* [TASK DESCRIPTION]:
Extract every line in the entries that contains the word "whiskers". Capitalization must match.

* [RECORDED DATA]:
● ● ●
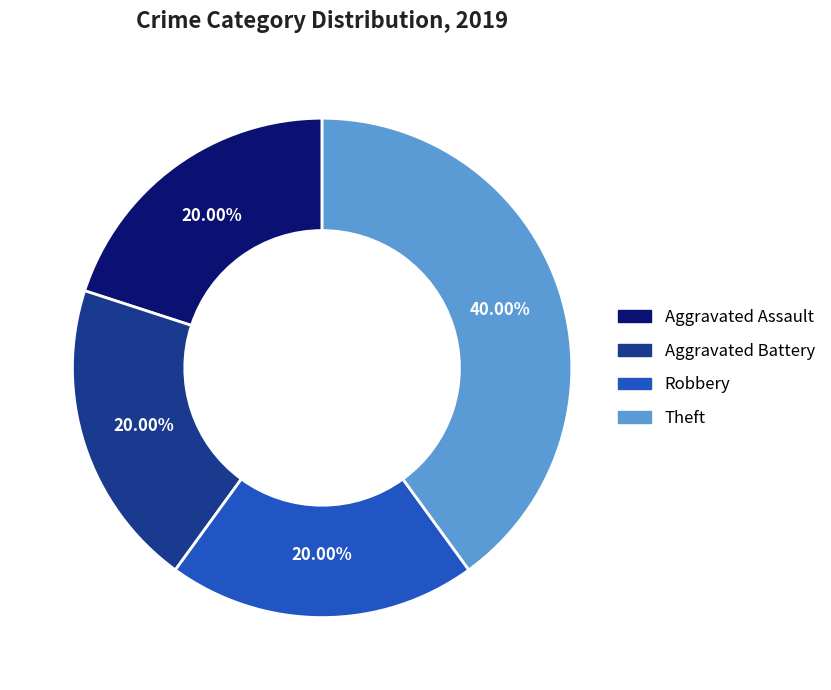

To the nearest percent, what is the average slice percentage?

25%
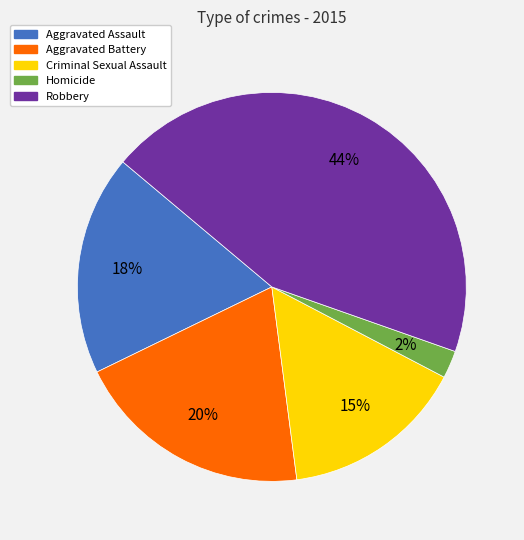

The Aggravated Assault slice represents 10% of the pie. True or false?

False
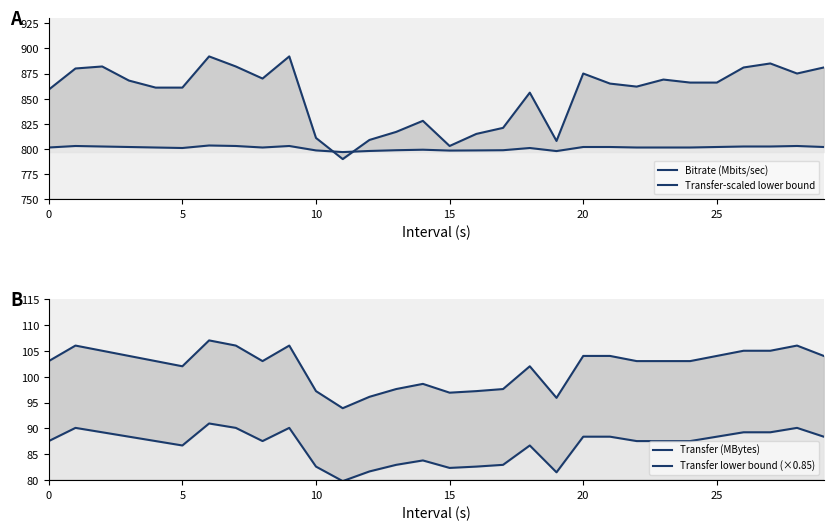

The value of Transfer (MBytes) at 10 is 181.1. True or false?

False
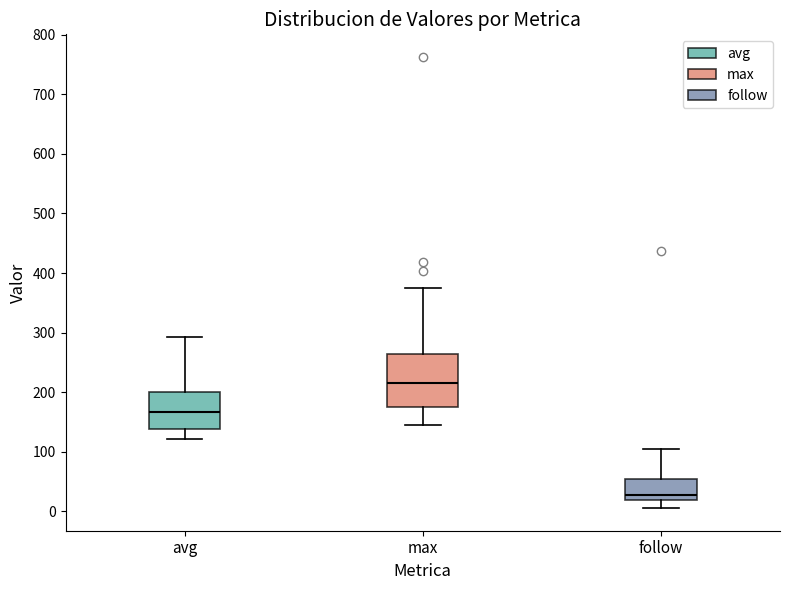

Reading left to right, read every box against the y-axis: the position of its median line, the range the box covers, and the ends of its whiskers. The values are not printed on the chart, so give them approximately, as read against the axis.

avg: median 170, box 140 to 200, whiskers 120 to 290
max: median 210, box 180 to 260, whiskers 140 to 380
follow: median 30, box 20 to 50, whiskers 10 to 100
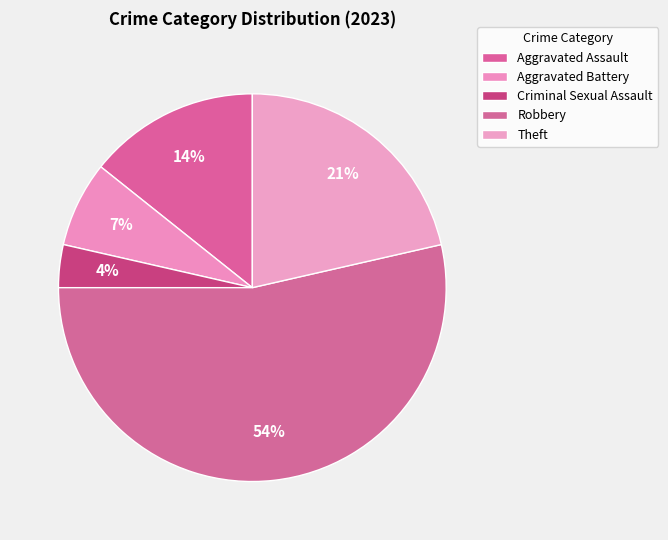

To the nearest percent, what portion does Criminal Sexual Assault represent?

4%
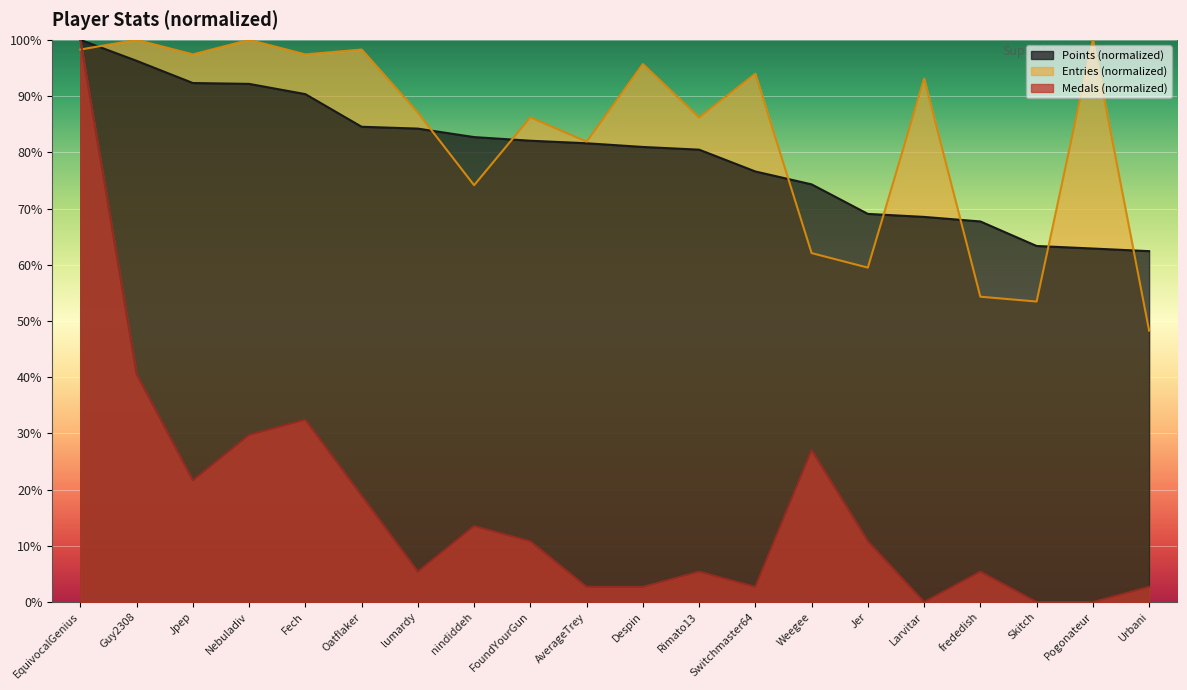

What is the total value across all series at frededish?

127.4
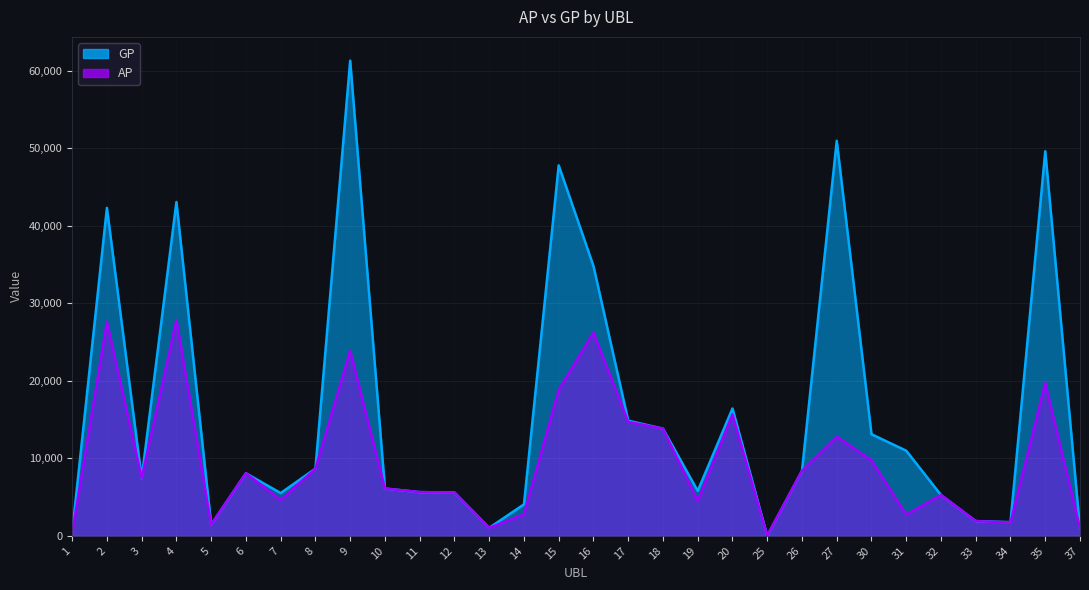

How many interior local valleys does the GP series have?

7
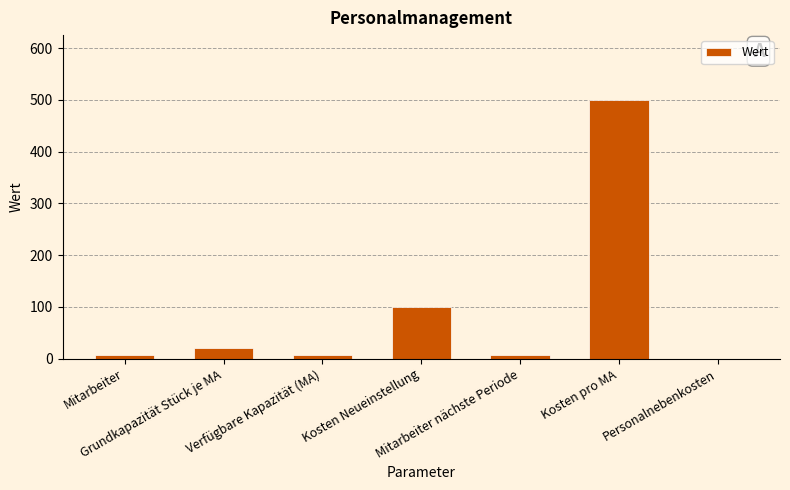

What is the average value?

92.0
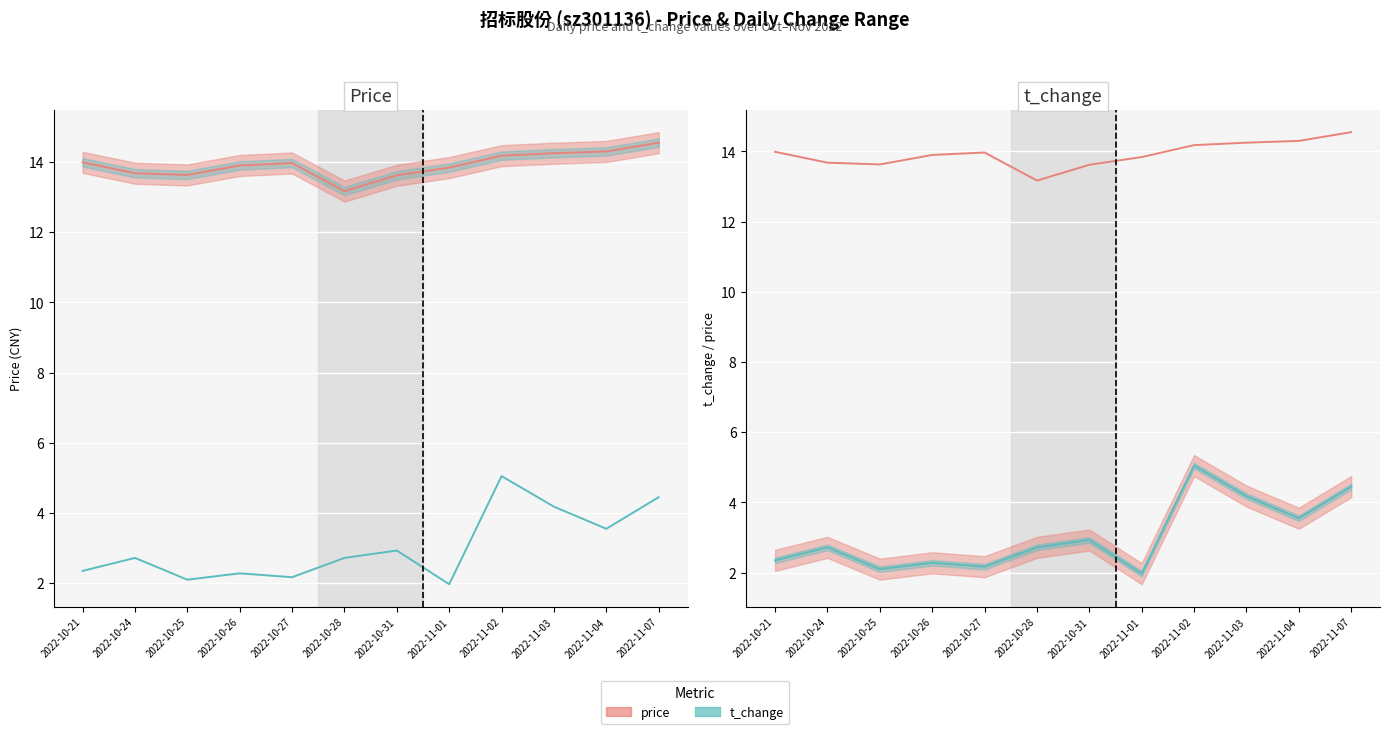

What is the difference between the price values at 2022-10-24 and 2022-10-27?

0.3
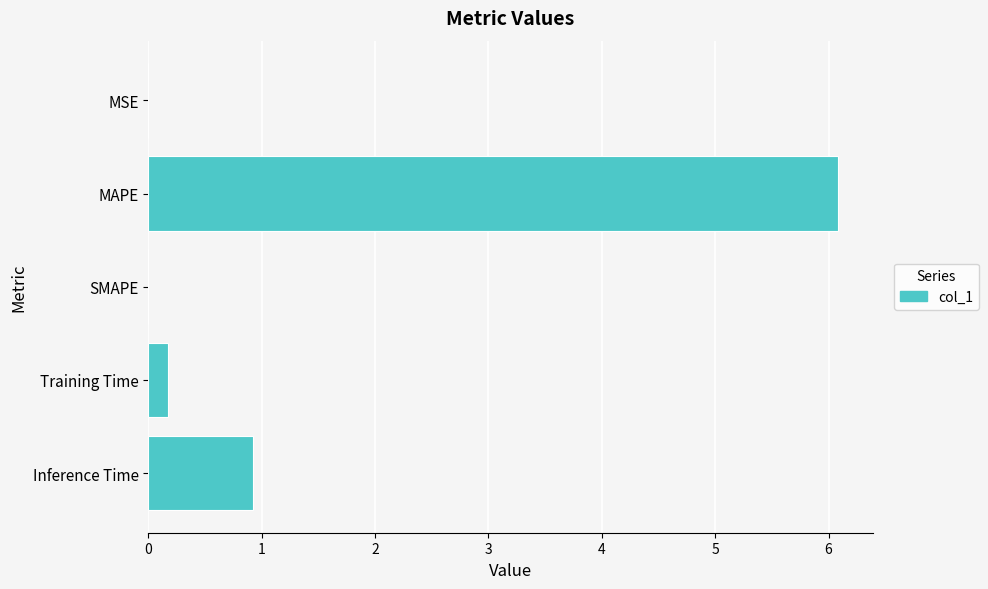

What is the sum of all values?

7.2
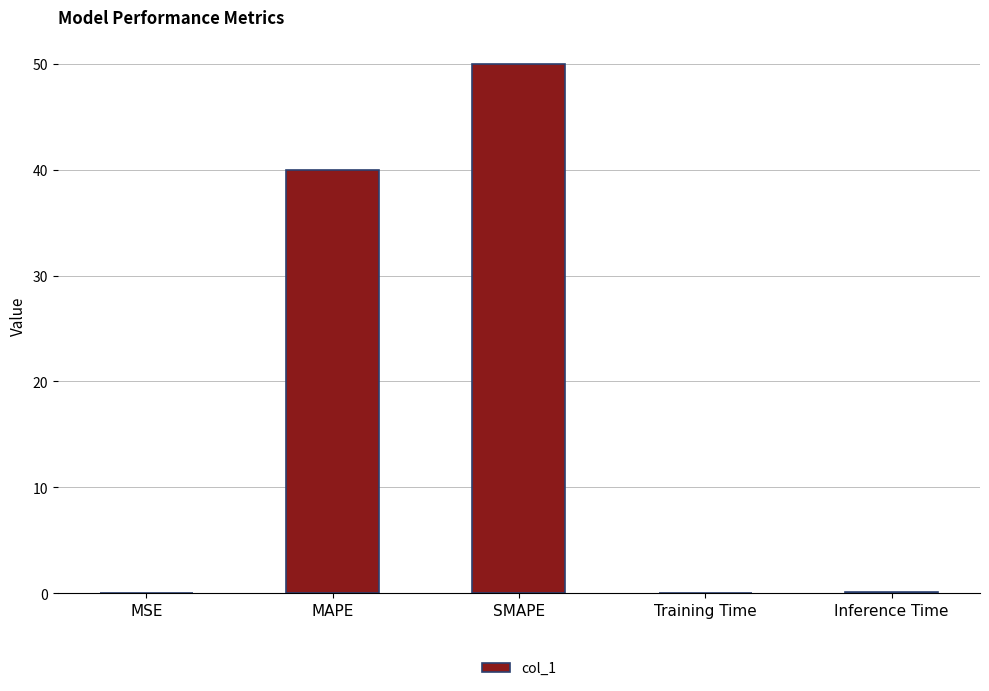

Are the bars horizontal?

No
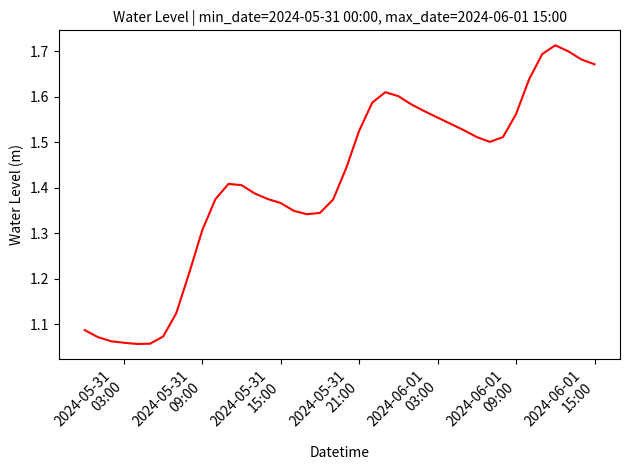

What is the difference between the maximum and minimum values?

0.7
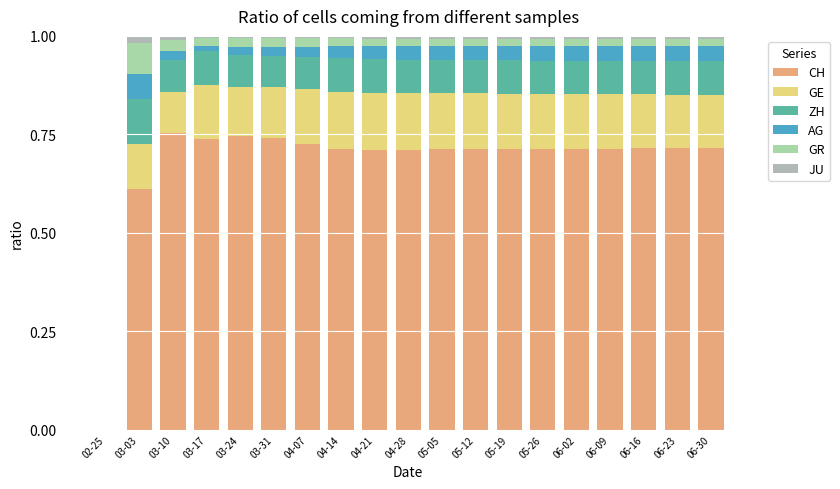

How many values in CH are above zero?

18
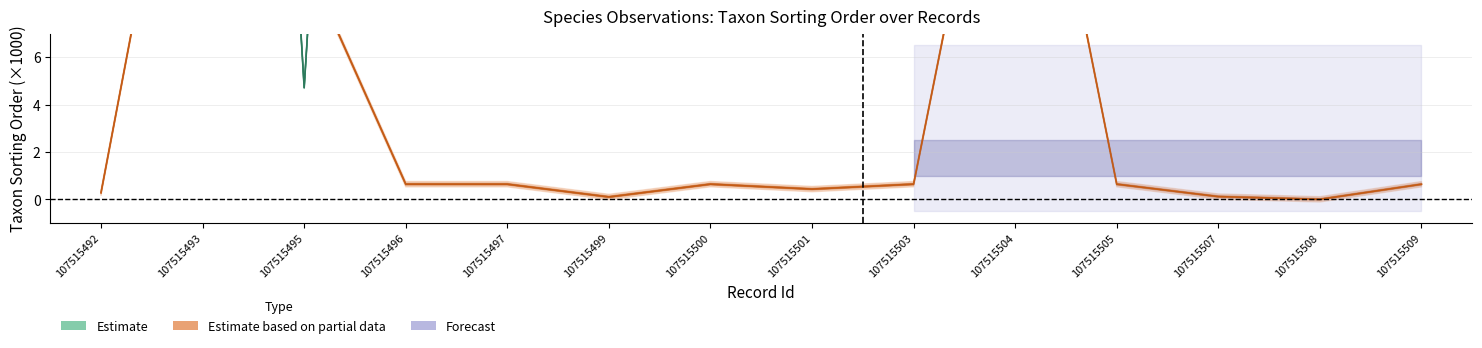

Which series has the largest range (max minus min)?

Estimate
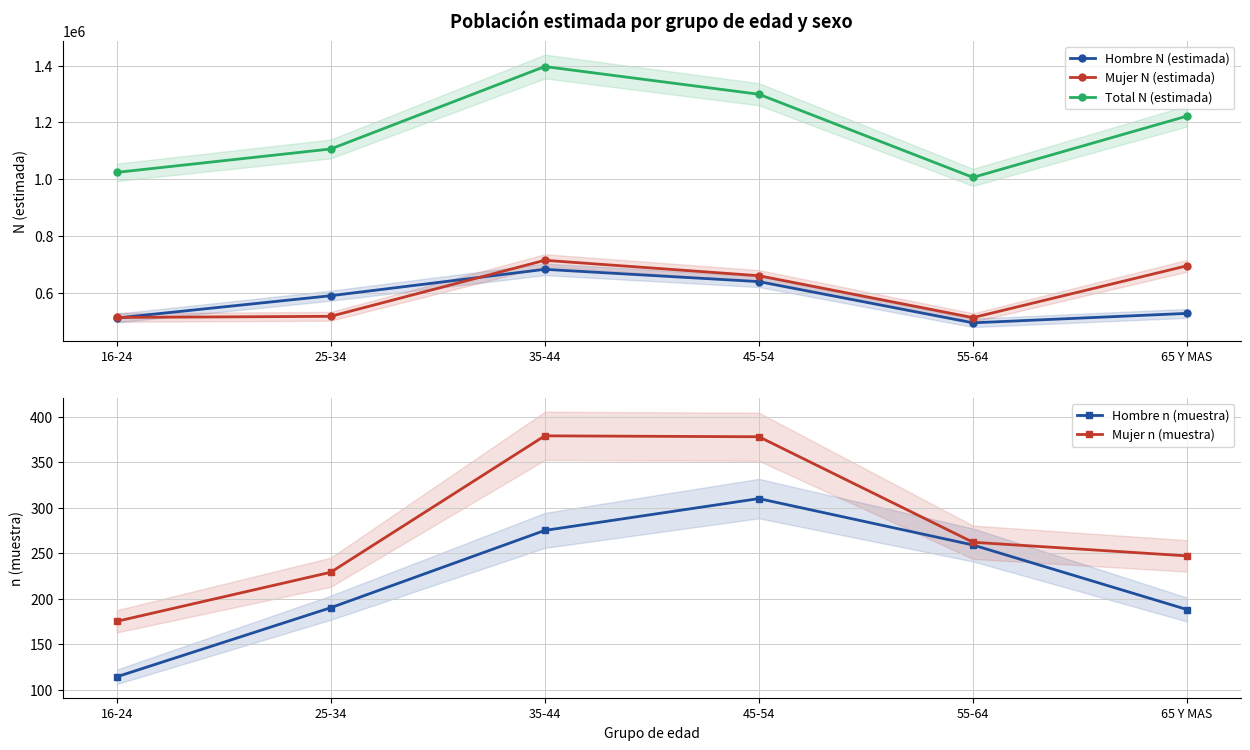

What is the difference between the maximum and minimum values in the Hombre N (estimada) series?

188408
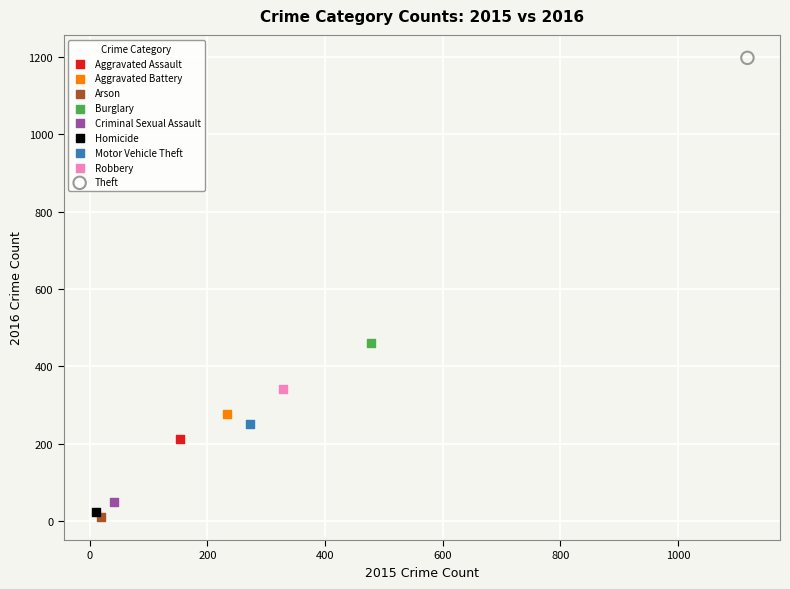

Which series contains the lowest Y value?

Arson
● ● ●
* [WRITTEN SOLUTION]:
Reading left to right, read every box against the y-axis: the position of its median line, the range the box covers, and the ends of its whiskers. The values are not printed on the chart, so give them approximately, as read against the axis.
avg: median 170, box 140 to 200, whiskers 120 to 290
max: median 210, box 180 to 260, whiskers 140 to 380
follow: median 30, box 20 to 50, whiskers 10 to 100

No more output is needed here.